THE PROBLEM
Reproduce all of the lines below verbatim, omitting the pictures from your answer.

EXTRACTED DATA
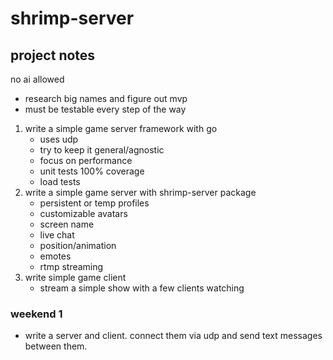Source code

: # shrimp-server

## project notes
no ai allowed

- research big names and figure out mvp
- must be testable every step of the way

1. write a simple game server framework with go
    * uses udp
    * try to keep it general/agnostic
    * focus on performance
    * unit tests 100% coverage
    * load tests
2. write a simple game server with shrimp-server package
    * persistent or temp profiles
    * customizable avatars
    * screen name
    * live chat
    * position/animation
    * emotes
    * rtmp streaming
3. write simple game client
    * stream a simple show with a few clients watching

### weekend 1
* write a server and client. connect them via udp and send text messages between them.
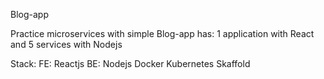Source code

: Blog-app

Practice microservices with simple Blog-app has: 1 application with React and 5 services with Nodejs

Stack:
 FE:
  Reactjs
 BE:
  Nodejs
  Docker
  Kubernetes
  Skaffold
 
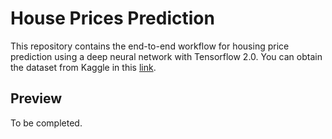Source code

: # House Prices Prediction
This repository contains the end-to-end workflow for housing price prediction using a deep neural network with Tensorflow 2.0. You can obtain the dataset from Kaggle in this [link](https://www.kaggle.com/c/house-prices-advanced-regression-techniques/data?select=test.csv).

## Preview
To be completed.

WORKED SOLUTION
Source code

: # shrimp-server

## project notes
no ai allowed

- research big names and figure out mvp
- must be testable every step of the way

1. write a simple game server framework with go
    * uses udp
    * try to keep it general/agnostic
    * focus on performance
    * unit tests 100% coverage
    * load tests
2. write a simple game server with shrimp-server package
    * persistent or temp profiles
    * customizable avatars
    * screen name
    * live chat
    * position/animation
    * emotes
    * rtmp streaming
3. write simple game client
    * stream a simple show with a few clients watching

### weekend 1
* write a server and client. connect them via udp and send text messages between them.
Source code

: Blog-app

Practice microservices with simple Blog-app has: 1 application with React and 5 services with Nodejs

Stack:
 FE:
  Reactjs
 BE:
  Nodejs
  Docker
  Kubernetes
  Skaffold
 
Source code

: # House Prices Prediction
This repository contains the end-to-end workflow for housing price prediction using a deep neural network with Tensorflow 2.0. You can obtain the dataset from Kaggle in this [link](https://www.kaggle.com/c/house-prices-advanced-regression-techniques/data?select=test.csv).

## Preview
To be completed.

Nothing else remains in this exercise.